Erschöpfung, Große Halle, Herbstwind

~*~

Sie hatte sie alle gleichermaßen erfasst, die Lider gesenkt, sich auf die Glieder geschlagen. Ein müdes Gähnen nur hier und da durchbrach das Schweigen, übers Schloss verteilt. Alles lag in tiefem Schlummer, alles war im Land der Träume. Alles? Nein! Rastlose Geister wandelten noch immer in Gedankentürmen umher, suchten nach einer Antwort. 

Hermine trotzte der Erschöpfung. Vielleicht war sie als Einzige im Schloss noch wach. Vielleicht lagen auch andere schlaflos auf ihrem Lager. Wer wusste das schon? Morgen, wenn sie in ihr Haus zurückkehrte, würde sie es gewiss bereuen. Doch jetzt fand sie einfach keine Ruhe. Ihr Gehirn ratterte, wälzte die Ereignisse, die sie in Atem gehalten hatten, hin und her, her und hin. Wie nur hatte das passieren können? Wo war bloß das Schlupfloch, das es zu schließen galt? All die Dementoren und doch nutzlos! Sorgenfalten kräuselten ihre Stirn als sie sich müde zur Seite drehte. Oh Harry, abermals sind wir nicht mehr sicher, mögen die Lehrer klüger sein als wir!

Sie waren nicht klüger geworden! Stunden über Stunden der Suche und keine Spur, nicht einmal im Ansatz! Keine Ahnung und keine Idee. Er war wieder wie vom Erdboden verschluckt, wie ein Geist einfach verschwunden. Wusste der Geier, warum die Sicherheitszauber der Schule ihn nicht aufgehalten hatten. Minerva gähnte. Sie fühlte sich müde und unendlich schlapp. Eigentlich hätte sie Albus in der Großen Halle aufsuchen müssen, die Lage mit ihm besprechen, sich den Kopf zermartern sollen, wie die Sicherheit der Schüler wieder herzustellen sei. Es wäre ihre Pflicht gewesen. Doch sie war zu erschöpft dazu. Schläfrig schlug sie am Treppenhaus den Weg nach oben ein, schläfrig und mit einem schlechten Gewissen.

Gewissenbisse. Remus fühlte sie zwicken und nagen, stechen und beißen. Das schlechte Gewissen saß ihm im Nacken, trieb ihn durch die Korridore, obwohl ihm die Augen zuzufallen drohten. Vage ahnte er wie seinem alten Freund und neuem Feind dieses Kunststück gelungen war, das allen anderen Rätseln aufgab. Das alte Geheimnis, der Schwur ihrer Schulzeit geisterte durch seinen Kopf wie ein Phantom längst vergangener Zeiten. Doch er brachte es nicht über sich, den Mund aufzumachen. Wagte nicht, seine Bedenken, Befürchtungen auszusprechen. Nach allem was geschehen war fühlte es sich noch immer an wie Verrat. Dumbledore würde es das Herz brechen. Und Severus? Was würde er erst denken, bei all diesem Hass?

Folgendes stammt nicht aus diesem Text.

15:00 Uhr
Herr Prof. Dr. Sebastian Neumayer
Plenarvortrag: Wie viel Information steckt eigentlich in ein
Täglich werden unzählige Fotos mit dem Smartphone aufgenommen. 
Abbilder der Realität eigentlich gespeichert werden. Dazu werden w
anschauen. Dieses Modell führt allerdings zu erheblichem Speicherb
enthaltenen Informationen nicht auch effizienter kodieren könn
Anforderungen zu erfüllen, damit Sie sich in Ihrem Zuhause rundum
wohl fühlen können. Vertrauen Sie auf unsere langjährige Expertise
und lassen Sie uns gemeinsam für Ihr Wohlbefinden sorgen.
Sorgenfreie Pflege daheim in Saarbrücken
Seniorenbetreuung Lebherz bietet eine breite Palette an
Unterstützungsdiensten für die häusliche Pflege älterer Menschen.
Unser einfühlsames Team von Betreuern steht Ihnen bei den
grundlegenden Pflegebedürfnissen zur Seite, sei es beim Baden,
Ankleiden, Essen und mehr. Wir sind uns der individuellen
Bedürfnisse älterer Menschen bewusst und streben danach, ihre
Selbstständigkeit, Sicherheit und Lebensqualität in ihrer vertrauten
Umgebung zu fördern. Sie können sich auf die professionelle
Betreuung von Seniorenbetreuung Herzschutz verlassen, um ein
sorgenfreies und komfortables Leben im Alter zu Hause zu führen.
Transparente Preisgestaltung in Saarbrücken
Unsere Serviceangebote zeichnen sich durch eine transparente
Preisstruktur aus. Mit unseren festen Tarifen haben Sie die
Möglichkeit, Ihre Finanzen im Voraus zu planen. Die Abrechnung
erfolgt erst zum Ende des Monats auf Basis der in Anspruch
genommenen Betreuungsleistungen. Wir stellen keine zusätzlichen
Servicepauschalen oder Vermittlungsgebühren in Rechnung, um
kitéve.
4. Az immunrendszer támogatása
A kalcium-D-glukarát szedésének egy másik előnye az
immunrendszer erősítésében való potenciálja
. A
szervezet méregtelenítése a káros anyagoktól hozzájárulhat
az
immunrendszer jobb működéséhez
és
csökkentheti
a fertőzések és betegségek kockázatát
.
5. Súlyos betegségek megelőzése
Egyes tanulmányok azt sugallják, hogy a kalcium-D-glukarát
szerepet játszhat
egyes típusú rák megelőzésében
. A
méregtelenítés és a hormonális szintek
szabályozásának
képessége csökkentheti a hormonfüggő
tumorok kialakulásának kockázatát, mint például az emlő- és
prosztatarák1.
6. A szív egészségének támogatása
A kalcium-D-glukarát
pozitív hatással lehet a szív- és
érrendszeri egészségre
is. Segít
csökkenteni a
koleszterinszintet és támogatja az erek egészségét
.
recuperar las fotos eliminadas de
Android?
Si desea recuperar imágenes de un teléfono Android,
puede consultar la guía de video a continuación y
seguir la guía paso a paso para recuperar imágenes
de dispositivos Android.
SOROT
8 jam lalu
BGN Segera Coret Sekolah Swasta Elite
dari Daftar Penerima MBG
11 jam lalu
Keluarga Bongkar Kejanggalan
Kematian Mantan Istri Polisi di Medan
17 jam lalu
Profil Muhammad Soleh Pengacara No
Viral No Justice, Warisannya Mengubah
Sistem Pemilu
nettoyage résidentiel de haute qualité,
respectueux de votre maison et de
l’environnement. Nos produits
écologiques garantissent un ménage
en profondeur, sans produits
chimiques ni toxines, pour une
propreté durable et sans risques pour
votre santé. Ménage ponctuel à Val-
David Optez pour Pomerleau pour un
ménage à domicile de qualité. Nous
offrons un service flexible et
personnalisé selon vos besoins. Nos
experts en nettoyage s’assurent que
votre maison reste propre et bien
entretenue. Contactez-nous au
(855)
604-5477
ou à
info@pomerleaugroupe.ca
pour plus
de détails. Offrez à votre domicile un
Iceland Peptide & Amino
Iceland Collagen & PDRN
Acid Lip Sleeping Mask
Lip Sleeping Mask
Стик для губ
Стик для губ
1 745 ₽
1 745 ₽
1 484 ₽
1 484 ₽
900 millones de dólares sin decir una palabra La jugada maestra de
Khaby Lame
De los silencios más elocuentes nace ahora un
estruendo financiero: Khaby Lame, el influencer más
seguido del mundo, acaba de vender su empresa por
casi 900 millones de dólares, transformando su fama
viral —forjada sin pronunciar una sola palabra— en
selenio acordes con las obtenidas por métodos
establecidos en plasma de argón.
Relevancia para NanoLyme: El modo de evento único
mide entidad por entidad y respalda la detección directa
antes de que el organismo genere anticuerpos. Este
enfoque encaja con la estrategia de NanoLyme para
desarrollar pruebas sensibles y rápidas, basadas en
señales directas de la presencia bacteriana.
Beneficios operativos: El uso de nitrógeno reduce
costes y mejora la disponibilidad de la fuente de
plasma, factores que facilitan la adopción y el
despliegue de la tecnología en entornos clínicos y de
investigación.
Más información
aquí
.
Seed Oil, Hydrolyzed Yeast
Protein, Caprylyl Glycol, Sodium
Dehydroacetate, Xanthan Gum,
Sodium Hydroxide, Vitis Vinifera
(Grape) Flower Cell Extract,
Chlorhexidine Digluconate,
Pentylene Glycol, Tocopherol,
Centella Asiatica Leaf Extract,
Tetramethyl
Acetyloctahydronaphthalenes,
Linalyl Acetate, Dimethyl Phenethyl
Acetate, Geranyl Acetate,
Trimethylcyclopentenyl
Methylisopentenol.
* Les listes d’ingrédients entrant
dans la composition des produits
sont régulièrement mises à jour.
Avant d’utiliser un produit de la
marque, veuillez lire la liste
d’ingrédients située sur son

Der Werwolf war es gewesen, ganz gewiss! Er, Severus, hatte es all die Zeit gewusst. Remus Lupin war ein faules Ei im Nest. Und endlich zeigte er sein wahres Gesicht! Der Hass, die Wut, der nahe Triumpf in diesem stillen Krieg, trieben Severus die Erschöpfung aus den Gliedern. Sein Körper schrie nach Schlaf, sein Geist aber war hellwach. Albus musste ihm glauben, konnte nicht anders, nach diesen Beweisen! Der Werwolf war eine Gefahr. Er hatte seinem alten Kumpel hinein und hinaus verholfen und wenn Dumbledore ihn nach dieser Nacht nicht glaubte…. Aber nein, das würde nicht geschehen! Siegessicher stieß Severus die Tür zur Großen Halle auf, bereit den Verbrecher anzuklagen.

Albus seufzte tief und schwer. War dieser Krieg zwischen seinen Schützlingen niemals beizulegen?  Er hatte Severus‘ Anschuldigungen gelauscht als dieser Remus an den Pranger stellte und war doch nicht bereit, ein Urteil zu fällen. Remus war unschuldig wie ein Lamm, dessen war Albus sich sicher. Und er war müde ein Richter zu sein, müde überhaupt. Dieser Abend hatte alle Kräfte aufgezehrt und noch immer hatte er den Dementoren zu sagen, dass die Suche beendet war. Wie das alles überhaupt hatte passieren können, blieb ein Rätsel. Sein Kopf war leer. Er hob den Zauberstab und sprach ein stummes Alohomora, das die Fenster der Großen Halle öffnete: Frische Luft für die Schlafenden.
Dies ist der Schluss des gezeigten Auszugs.